İYİ Parti Genel Başkanı Müsavat Dervişoğlu, genel başkan sıfatıyla İzmir’e ilk resmi ziyaretini gerçekleştirdi. İYİ Parti İzmir teşkilatı ile bir araya gelen Devrişoğlu ardından gündeme ilişkin basın açıklaması gerçekleştirdi. Basın açıklamasına İYİ Parti İzmir İl Başkanı Ülkü Doğan, İzmir Milletvekilleri Hüsmen Kırkpınar, Ümit Özlale ve Ayfon Milletvekili Hasan Şeref Olgun da katıldı.
ALİ ERBAŞ’I İSTİFAYA DAVET ETTİ: O KOLTUĞU TERK ET!
Sözlerine Diyanet İşleri Başkanı Ali Erbaş’a Cuma hutbesinde ‘Atatürk’e’ yer vermemesi sebebiyle tepki göstererek başlayan Müsavat Dervişoğlu, “Gerçekleştirilen bazı törenlerde tarih şuurundan yoksun kesimler yarın neye sebep olacaklarını kestirilemeyen kelamlar kullanıyorlar. Türkiye olarak bilinen bir coğrafya burası. Burada elde edilen zaferler Türk milletinin zaferi. Görüyor ve müsaade ediyoruz ki 30 Ağustos zaferini kutlarken Cuma günü tevafuk eseri denk geldi ve Cuma hutbelerinde Atatürk’ün adı yine zikredilmedi. Gazi Mustafa Kemal Atatürk’ü bu milletin gönlünden atamayacaklar. Fatiha’yı çok görseler bile bu aziz millet cenabı hakka ne zaman yakarırsa Atatürk’e Fatiha okuyacaktır. Atatürk’ün kurduğu bir kurum olduğunu defalarca belirtmemize rağmen, Diyanet İşleri Başkanı maalesef bu olumsuz tavrını sürdürmeye devam ediyor. Bu zat eğer Atatürk’e Fatiha’yı çok görüyorsa o koltuğu derhal terk etmelidir. Buradan Diyanet İşleri Başkanı’nı arkasında kim olursa olsun istifaya davet ediyorum. Ülkenin değerlerine sahip çıkma mecburiyetimiz vardır, mukaddes dinimiz de milli değerlerimiz de cumhuriyet de Gazi Mustafa Kemal Atatürk de bizimdir. Bunları siyasete dönüştürmek isteyenlere karşı mücadelemiz sürecek” dedi.
“BÜYÜKŞEHİR SORUMLULUK ALMALI”
İzmir Körfezi’nde yaşanan çevre felaketi üzerinden İzmir Büyükşehir Belediyesi’ne yüklenen Dervişoğlu, “Türkiye’nin çok önemli meseleleri var.

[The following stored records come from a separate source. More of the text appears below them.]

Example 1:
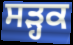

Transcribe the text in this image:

ਸੜ੍ਹਕ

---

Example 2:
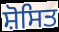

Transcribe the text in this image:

ਸ਼ੋਸਿਤ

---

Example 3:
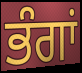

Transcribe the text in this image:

ਭੰਗਾਂ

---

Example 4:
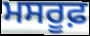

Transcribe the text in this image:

ਮਸਰੂਫ਼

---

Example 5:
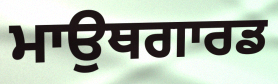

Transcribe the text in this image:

ਮਾਉਥਗਾਰਡ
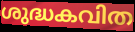
ശുദ്ധകവിത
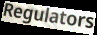
Regulators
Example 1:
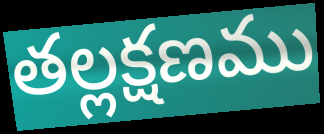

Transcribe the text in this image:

తల్లక్షణము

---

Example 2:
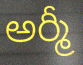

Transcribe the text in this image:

అర్మీ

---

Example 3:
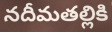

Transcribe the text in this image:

నదీమతల్లికి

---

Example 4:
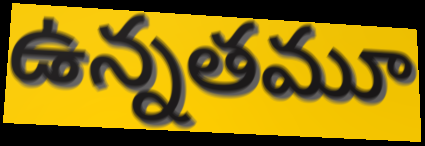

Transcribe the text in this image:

ఉన్నతమూ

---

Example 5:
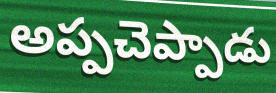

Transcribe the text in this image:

అప్పచెప్పాడు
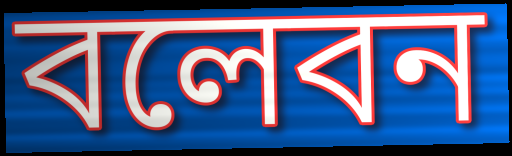
বলেবন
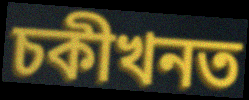
চকীখনত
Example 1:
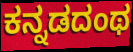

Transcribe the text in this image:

ಕನ್ನಡದಂಥ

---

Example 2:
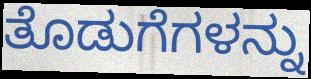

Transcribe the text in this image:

ತೊಡುಗೆಗಳನ್ನು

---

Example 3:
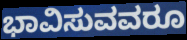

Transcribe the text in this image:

ಭಾವಿಸುವವರೂ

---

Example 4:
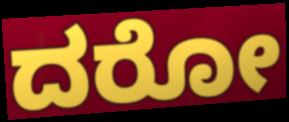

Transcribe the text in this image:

Bunun yansımalarını İzmir’de de görüyoruz. İzmir de Türkiye’nin en sorunlu kentlerinden birine dönüştü. O problemlerin çözümüne dair ciddi önlemlerin olmadığına şahitlik ediyoruz. Ele alınması icap eden temel sorunların ıskalandığını ya da ertelendiğini buna bağlı olarak İzmir’de yaşayanların zor günler yaşadığını gözlemliyoruz. İzmir’de çok ciddi bir problem var. Körfez kokuyor. 25 yıldan beri bu kenti yönetenler bu olumsuzluktan kendilerine pay çıkarmak yerine hala suçlayacak birilerini arıyorlar. Bu kokunu sebebi bellidir. İzmir’de kanalizasyondan arıtmaya giden kirli sular arıtma tesislerinde arıtılmak için gidiyor ancak neredeyse hiç arıtılmadan körfeze deşarj ediliyor. Böyle olunca da otomatik olarak o sulardaki oksijene zarar veren unsurlar Körfez’de balıklara bile yaşam alanı bırakmıyor. Bu sebeple Körfez’de kenti rahatsız eden kötü koku mahallelerimizi yayılıyor. Bu problemin çözülmesi arıtma tesislerinin doğru bir biçimde çalıştırılmamasından geçiyor. Burada eksiklikler varsa o eksikliklerin ihmalinden geçiyor. Bu koku İzmir halkının kaderi değildir, olmamalıdır. Bundan başta İzmir Büyükşehir Belediyesi olmak üzere herkesin üzerine düşen sorumluluğu üstlenmesi gerekiyor. Yalnızca Büyükşehir’in çalışmalarıyla bu olumsuzluk ortadan kaldırılmıyorsa burada merkezi hükmet ile eşgüdüm içerisinde faaliyete ihtiyaç var. İzmir halkının şikayetini doğru bir biçimde dile getirmesi, İzmir’i yönetenlerin de bu sorunu çözmesi lazım” ifadelerine yer verdi.
“SABOTAJ YOK”
İzmir’de meydana gelen orman yangınlarına dikkat çeken Dervişoğlu, “Bir yıl içerisinde İzmir’de 400’e yakın yangın gerçekleşti. Yangınlara ne kadar erken müdahale ediliyor olsa bile yangınların yarattığı tahribatı kısa zamanda ortadan kaldıramayız. Yapılan araştırmaya göre yangınlar ormanların dışında başlayıp ormanalar sirayet ediyor. Ve yine yapılan araştırmalara göre sabotaj yoktur ve tamamen duyarsızlıktan kaynaklanan yangınlardır. İzmir halkının çevre duyarlılığına sahip bir halk olduğuna inanıyorum. Körfezine, sokak hayvanlarına, çevresine ormanlarına sahip çıkacağına güveniyorum” diye konuştu.